Yep, it’s hard. One reason I selected Hard to Be a God for this Missed Madison project is because it exemplifies something woefully lacking in Madison’s film market: very hard films. As obtuse as Hou Hsiao-hsien’s The Assassin was, you could always lean on genre conventions to guide you. Here, there are extended scenes where you might not realize the primary goals of the characters or their conflicts. Not everyone feels comfortable with such viewing experiences, but we need to have more opportunities for them in local commercial theaters.
You’re never really “lost” in Hard to Be a God as long as you allow yourself to experience the vivid world German has created. The imagery provides more than enough for the eye and the mind to enjoy. That doesn’t mean you can disregard the plot completely; the emotional impact of key sequences depend on at least a cursory understanding of what is at stake. But you’re rarely completely certain about what’s going on, which can be overwhelming.
The cinematography by Vladmir Ilin and Yuriy Klimenko includes the most vibrant and dazzlingly sharp moving images I can think of in recent years.
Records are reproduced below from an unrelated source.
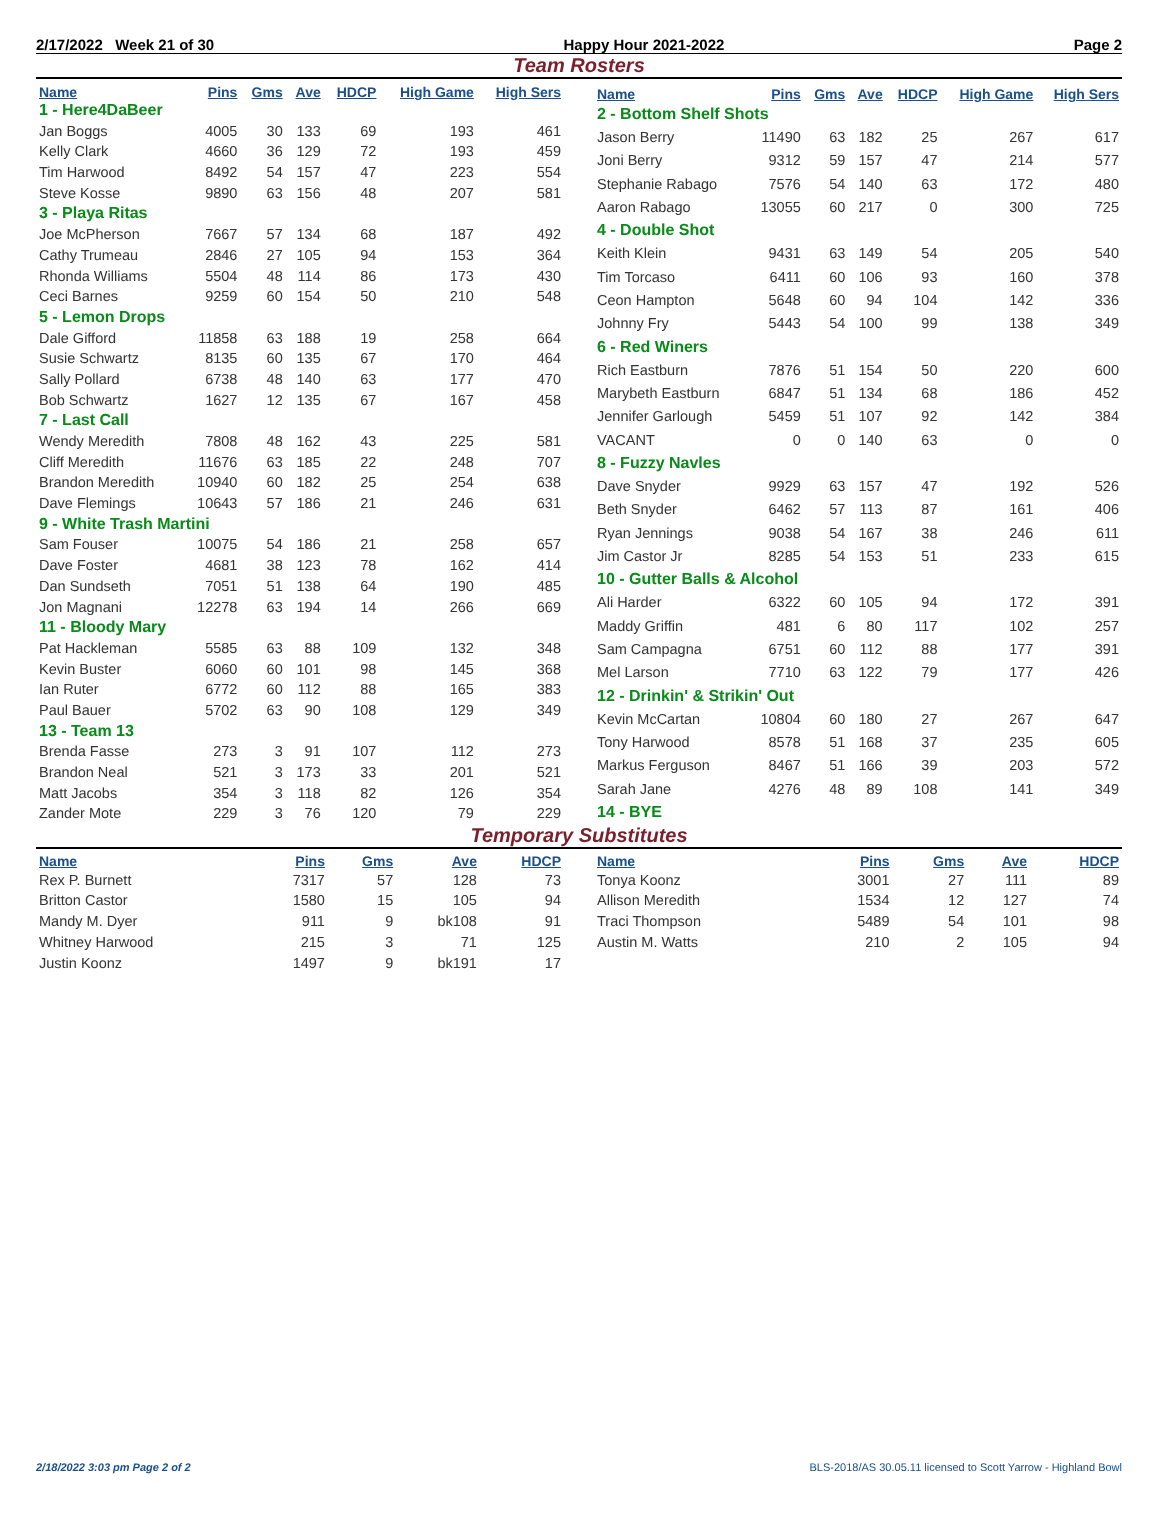2/17/2022 Week 21 of 30 Happy Hour 2021-2022 Page 2
Team Rosters
| Name | Pins | Gms | Ave | HDCP | High Game | High Sers |
| --- | --- | --- | --- | --- | --- | --- |
| 1 - Here4DaBeer | | | | | | |
| Jan Boggs | 4005 | 30 | 133 | 69 | 193 | 461 |
| Kelly Clark | 4660 | 36 | 129 | 72 | 193 | 459 |
| Tim Harwood | 8492 | 54 | 157 | 47 | 223 | 554 |
| Steve Kosse | 9890 | 63 | 156 | 48 | 207 | 581 |
| 3 - Playa Ritas | | | | | | |
| Joe McPherson | 7667 | 57 | 134 | 68 | 187 | 492 |
| Cathy Trumeau | 2846 | 27 | 105 | 94 | 153 | 364 |
| Rhonda Williams | 5504 | 48 | 114 | 86 | 173 | 430 |
| Ceci Barnes | 9259 | 60 | 154 | 50 | 210 | 548 |
| 5 - Lemon Drops | | | | | | |
| Dale Gifford | 11858 | 63 | 188 | 19 | 258 | 664 |
| Susie Schwartz | 8135 | 60 | 135 | 67 | 170 | 464 |
| Sally Pollard | 6738 | 48 | 140 | 63 | 177 | 470 |
| Bob Schwartz | 1627 | 12 | 135 | 67 | 167 | 458 |
| 7 - Last Call | | | | | | |
| Wendy Meredith | 7808 | 48 | 162 | 43 | 225 | 581 |
| Cliff Meredith | 11676 | 63 | 185 | 22 | 248 | 707 |
| Brandon Meredith | 10940 | 60 | 182 | 25 | 254 | 638 |
| Dave Flemings | 10643 | 57 | 186 | 21 | 246 | 631 |
| 9 - White Trash Martini | | | | | | |
| Sam Fouser | 10075 | 54 | 186 | 21 | 258 | 657 |
| Dave Foster | 4681 | 38 | 123 | 78 | 162 | 414 |
| Dan Sundseth | 7051 | 51 | 138 | 64 | 190 | 485 |
| Jon Magnani | 12278 | 63 | 194 | 14 | 266 | 669 |
| 11 - Bloody Mary | | | | | | |
| Pat Hackleman | 5585 | 63 | 88 | 109 | 132 | 348 |
| Kevin Buster | 6060 | 60 | 101 | 98 | 145 | 368 |
| Ian Ruter | 6772 | 60 | 112 | 88 | 165 | 383 |
| Paul Bauer | 5702 | 63 | 90 | 108 | 129 | 349 |
| 13 - Team 13 | | | | | | |
| Brenda Fasse | 273 | 3 | 91 | 107 | 112 | 273 |
| Brandon Neal | 521 | 3 | 173 | 33 | 201 | 521 |
| Matt Jacobs | 354 | 3 | 118 | 82 | 126 | 354 |
| Zander Mote | 229 | 3 | 76 | 120 | 79 | 229 |
| Name | Pins | Gms | Ave | HDCP | High Game | High Sers |
| --- | --- | --- | --- | --- | --- | --- |
| 2 - Bottom Shelf Shots | | | | | | |
| Jason Berry | 11490 | 63 | 182 | 25 | 267 | 617 |
| Joni Berry | 9312 | 59 | 157 | 47 | 214 | 577 |
| Stephanie Rabago | 7576 | 54 | 140 | 63 | 172 | 480 |
| Aaron Rabago | 13055 | 60 | 217 | 0 | 300 | 725 |
| 4 - Double Shot | | | | | | |
| Keith Klein | 9431 | 63 | 149 | 54 | 205 | 540 |
| Tim Torcaso | 6411 | 60 | 106 | 93 | 160 | 378 |
| Ceon Hampton | 5648 | 60 | 94 | 104 | 142 | 336 |
| Johnny Fry | 5443 | 54 | 100 | 99 | 138 | 349 |
| 6 - Red Winers | | | | | | |
| Rich Eastburn | 7876 | 51 | 154 | 50 | 220 | 600 |
| Marybeth Eastburn | 6847 | 51 | 134 | 68 | 186 | 452 |
| Jennifer Garlough | 5459 | 51 | 107 | 92 | 142 | 384 |
| VACANT | 0 | 0 | 140 | 63 | 0 | 0 |
| 8 - Fuzzy Navles | | | | | | |
| Dave Snyder | 9929 | 63 | 157 | 47 | 192 | 526 |
| Beth Snyder | 6462 | 57 | 113 | 87 | 161 | 406 |
| Ryan Jennings | 9038 | 54 | 167 | 38 | 246 | 611 |
| Jim Castor Jr | 8285 | 54 | 153 | 51 | 233 | 615 |
| 10 - Gutter Balls & Alcohol | | | | | | |
| Ali Harder | 6322 | 60 | 105 | 94 | 172 | 391 |
| Maddy Griffin | 481 | 6 | 80 | 117 | 102 | 257 |
| Sam Campagna | 6751 | 60 | 112 | 88 | 177 | 391 |
| Mel Larson | 7710 | 63 | 122 | 79 | 177 | 426 |
| 12 - Drinkin' & Strikin' Out | | | | | | |
| Kevin McCartan | 10804 | 60 | 180 | 27 | 267 | 647 |
| Tony Harwood | 8578 | 51 | 168 | 37 | 235 | 605 |
| Markus Ferguson | 8467 | 51 | 166 | 39 | 203 | 572 |
| Sarah Jane | 4276 | 48 | 89 | 108 | 141 | 349 |
| 14 - BYE | | | | | | |
Temporary Substitutes
| Name | Pins | Gms | Ave | HDCP |
| --- | --- | --- | --- | --- |
| Rex P. Burnett | 7317 | 57 | 128 | 73 |
| Britton Castor | 1580 | 15 | 105 | 94 |
| Mandy M. Dyer | 911 | 9 | bk108 | 91 |
| Whitney Harwood | 215 | 3 | 71 | 125 |
| Justin Koonz | 1497 | 9 | bk191 | 17 |
| Name | Pins | Gms | Ave | HDCP |
| --- | --- | --- | --- | --- |
| Tonya Koonz | 3001 | 27 | 111 | 89 |
| Allison Meredith | 1534 | 12 | 127 | 74 |
| Traci Thompson | 5489 | 54 | 101 | 98 |
| Austin M. Watts | 210 | 2 | 105 | 94 |
2/18/2022 3:03 pm Page 2 of 2 BLS-2018/AS 30.05.11 licensed to Scott Yarrow - Highland Bowl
The surface of Arkanar is disgusting; the surface of the image is luminously beautiful. It is quite jarring to combine wide angle, deep focus imagery with occasionally wobbly handheld camerawork. Combined with German’s unique staging strategies, the viewing experience becomes challenging but rewarding. Characters interweave in in all planes of action simultaneously, and occasionally even the extreme foreground is active as hands or objects protrude into the frame. Characters also occasionally glance back at the camera with bemused expressions, recalling circus clowns.
The second half of the film is a bit easier to follow. Even if you are confused about Don Rumata’s goal to save local scientist Budakh (Yevgeni Gerchakov) from Don Reba (Aleksandr Chutko), who has scapegoated all intellectuals as the root of problems in his kingdom, you at least understand that Don Rumata is wandering through a hostile environment.
It’s not always easy to keep track of who’s who, but some characters quickly become more vivid and memorable. A personal favorite is Baron Pampa (Yuriy Tsurilo), a large, lumbering, bumbling Falstaff-like figure who barrels his way through several scenes. One slowly begins to learn the social hierarchy based on cues in costume and production design. As social and political tensions escalate, violence of course ensues. And like the planet Arkanar itself, the violence is very messy.
German is probably the most important Russian filmmaker that you’ve never heard of. In his Sight and Sound survey of German’s career, Michael Brooke writes, “In Russia, German’s artistic reputation is now carved in granite: out of all the major post-Stalin Soviet directors, only Tarkovsky and Sergei Parajanov have garnered similar acclaim.” Madison audiences might be familiar with Germans 1998 feature, Khrustalyov, My Car!, which was poorly received at Cannes but has subsequently recovered in its critical standing.
German did not live to see the completed Hard to Be a God. He first conceptualized the film shortly after the publication of the novel in 1964. Filming did not commence until 2000, and did not complete until 2006. A long and complex post-production process, particularly for the richly dense and layered soundtrack, lasted several years until German’s death in early 2013. Aleksei, Jr. and his mother, co-screenwriter Svetlana Karmalita supervised the remaining post-production work and final sound mix.
Hard to Be a God is not a film for everybody, and you’ve probably figured out whether or not if it is for you by this point. But it is a film that everyone should have an opportunity to see. It’s the kind of film that will broaden your appreciation of what visual storytelling can be. And the first step in improving Madison’s film market will be to broaden our understanding of what the cinema can be.